[Activity]: Leave out the pictures and retype all the entries below exactly.
START The input
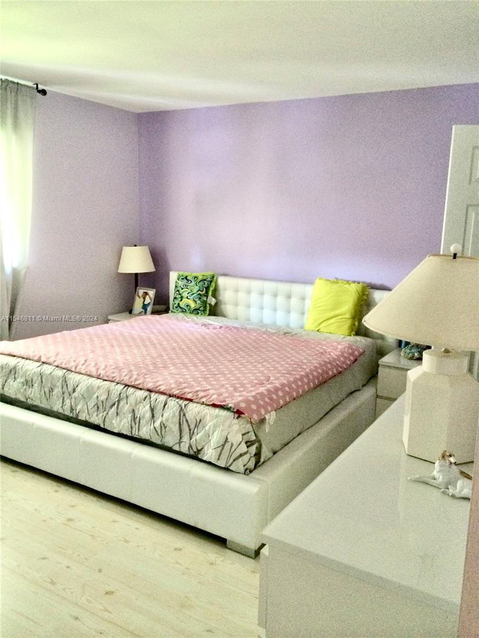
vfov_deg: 60.0
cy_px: 319
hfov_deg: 46.8
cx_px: 240
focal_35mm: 30
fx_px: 554
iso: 400
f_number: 2.2
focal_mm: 4.12
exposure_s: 1/15
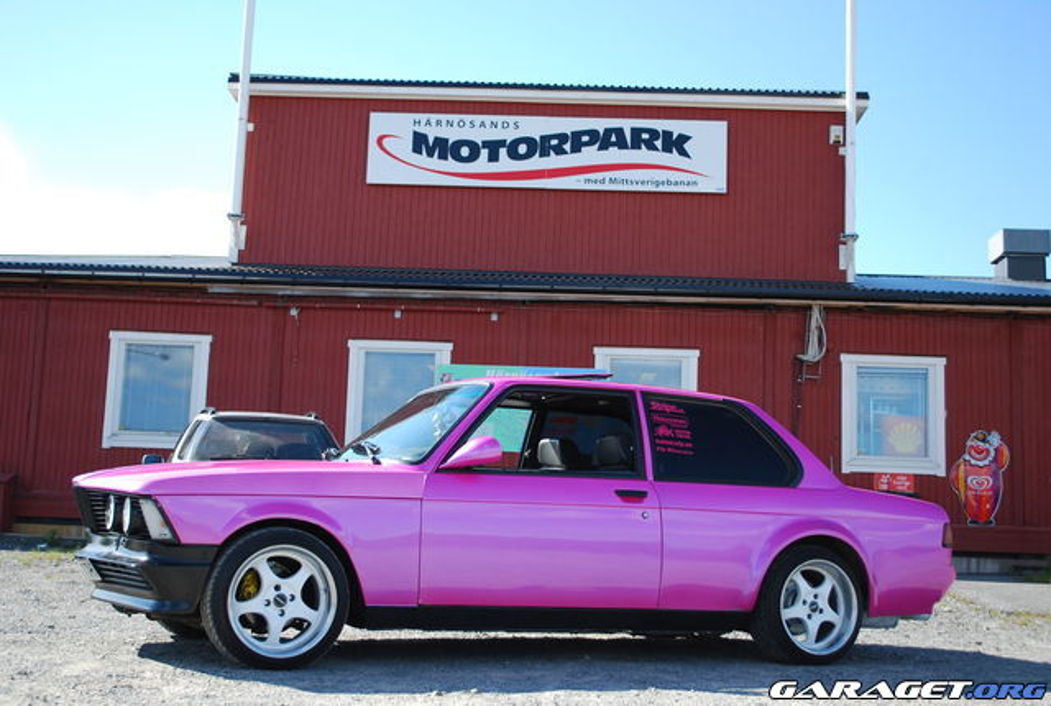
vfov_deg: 28.2
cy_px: 353
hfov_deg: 41.0
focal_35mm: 48
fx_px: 1405
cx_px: 526
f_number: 4.8
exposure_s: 1/500
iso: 220
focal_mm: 32
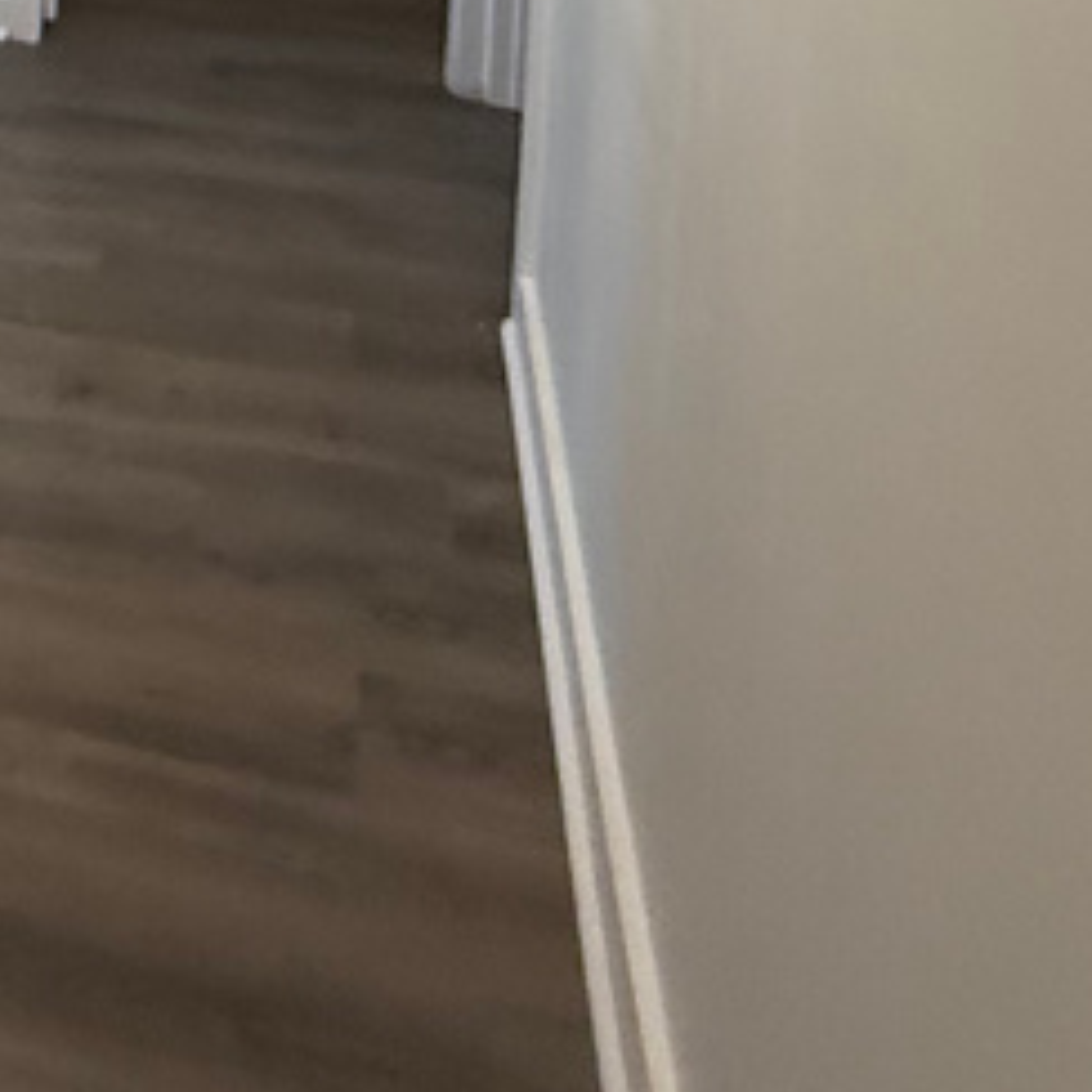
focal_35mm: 52
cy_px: -501
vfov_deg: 25.5
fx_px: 1856
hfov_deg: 28.9
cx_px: -183
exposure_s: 1/120
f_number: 2.2
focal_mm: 2.22
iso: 250
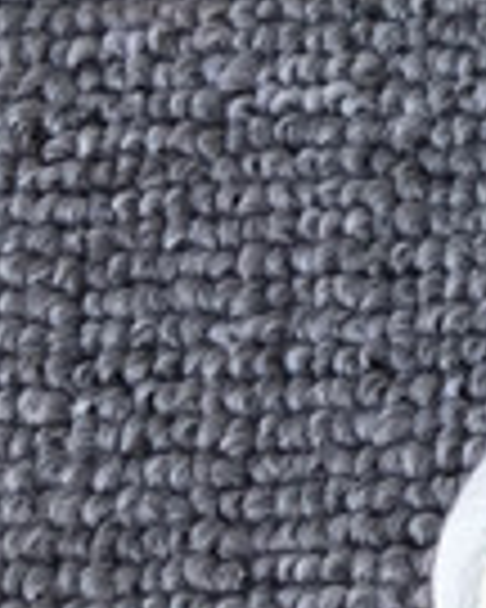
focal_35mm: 201
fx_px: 3614
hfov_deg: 6.8
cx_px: 1570
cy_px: -471
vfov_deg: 9.2
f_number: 2.4
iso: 25
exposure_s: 1/100
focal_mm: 3.3
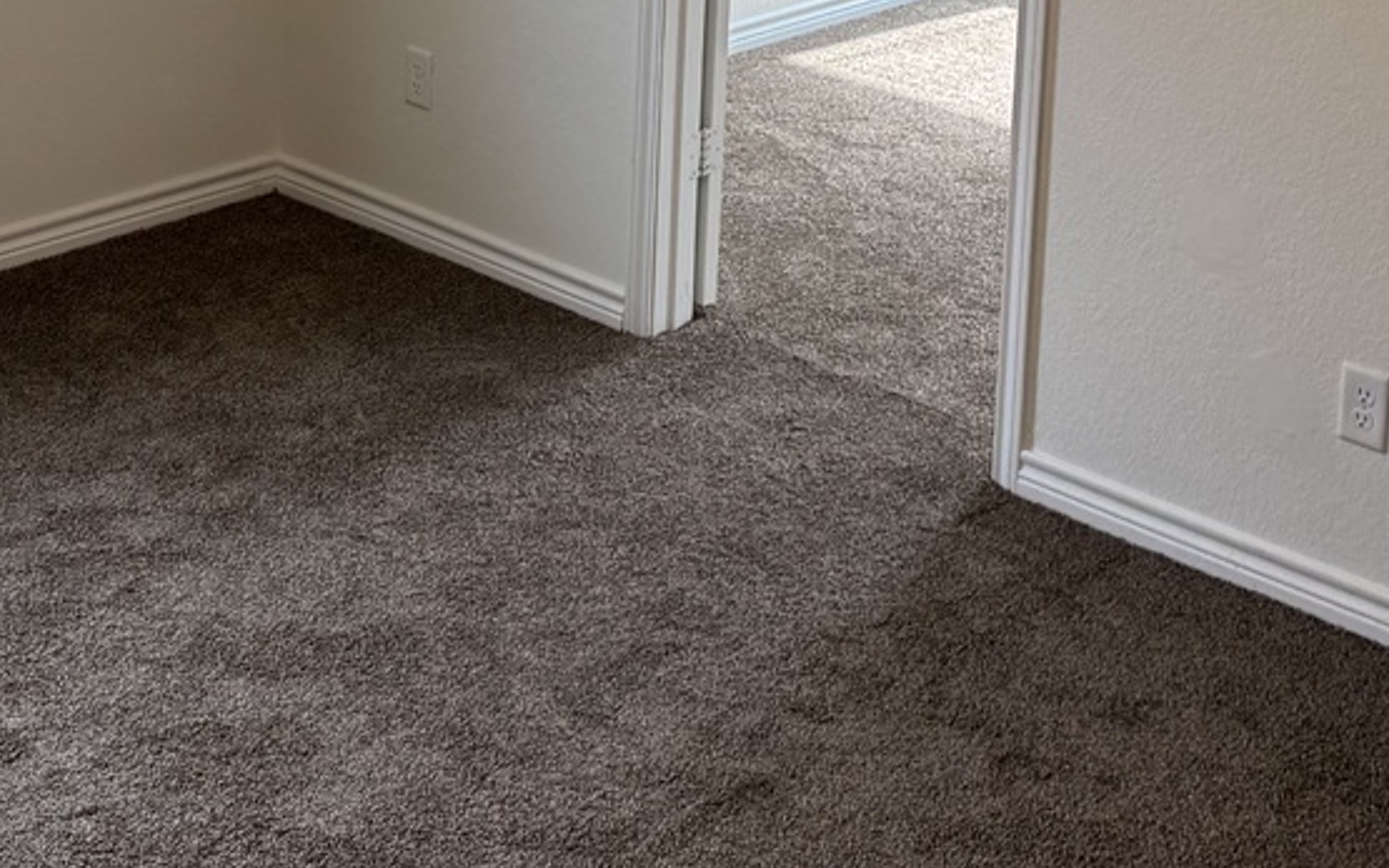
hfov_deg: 31.1
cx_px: 641
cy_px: -280
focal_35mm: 66
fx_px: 2499
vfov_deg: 18.3
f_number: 1.78
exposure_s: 1/120
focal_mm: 6.76
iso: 64
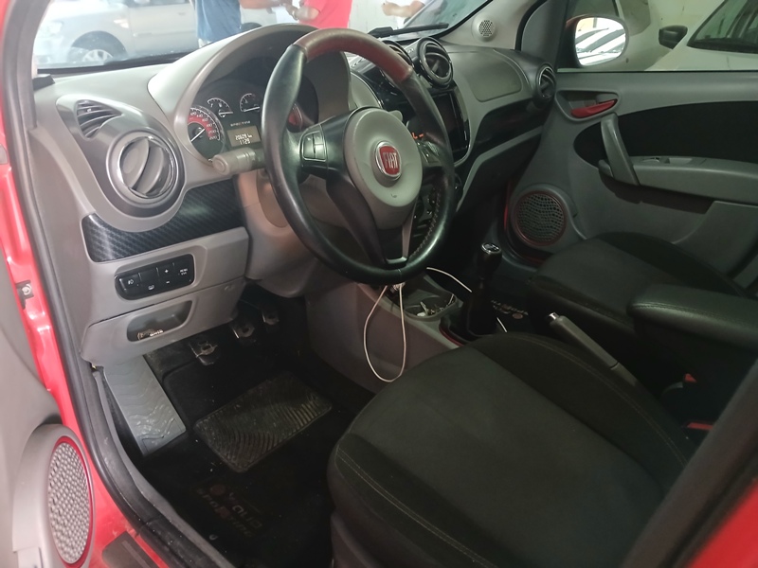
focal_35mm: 26
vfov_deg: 53.1
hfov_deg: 67.3
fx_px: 569
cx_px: 379
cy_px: 284
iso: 640
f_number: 1.8
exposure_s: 1/20
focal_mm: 3.98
END The input
[Answer section]:
vfov_deg: 60.0
cy_px: 319
hfov_deg: 46.8
cx_px: 240
focal_35mm: 30
fx_px: 554
iso: 400
f_number: 2.2
focal_mm: 4.12
exposure_s: 1/15
vfov_deg: 28.2
cy_px: 353
hfov_deg: 41.0
focal_35mm: 48
fx_px: 1405
cx_px: 526
f_number: 4.8
exposure_s: 1/500
iso: 220
focal_mm: 32
focal_35mm: 52
cy_px: -501
vfov_deg: 25.5
fx_px: 1856
hfov_deg: 28.9
cx_px: -183
exposure_s: 1/120
f_number: 2.2
focal_mm: 2.22
iso: 250
focal_35mm: 201
fx_px: 3614
hfov_deg: 6.8
cx_px: 1570
cy_px: -471
vfov_deg: 9.2
f_number: 2.4
iso: 25
exposure_s: 1/100
focal_mm: 3.3
hfov_deg: 31.1
cx_px: 641
cy_px: -280
focal_35mm: 66
fx_px: 2499
vfov_deg: 18.3
f_number: 1.78
exposure_s: 1/120
focal_mm: 6.76
iso: 64
focal_35mm: 26
vfov_deg: 53.1
hfov_deg: 67.3
fx_px: 569
cx_px: 379
cy_px: 284
iso: 640
f_number: 1.8
exposure_s: 1/20
focal_mm: 3.98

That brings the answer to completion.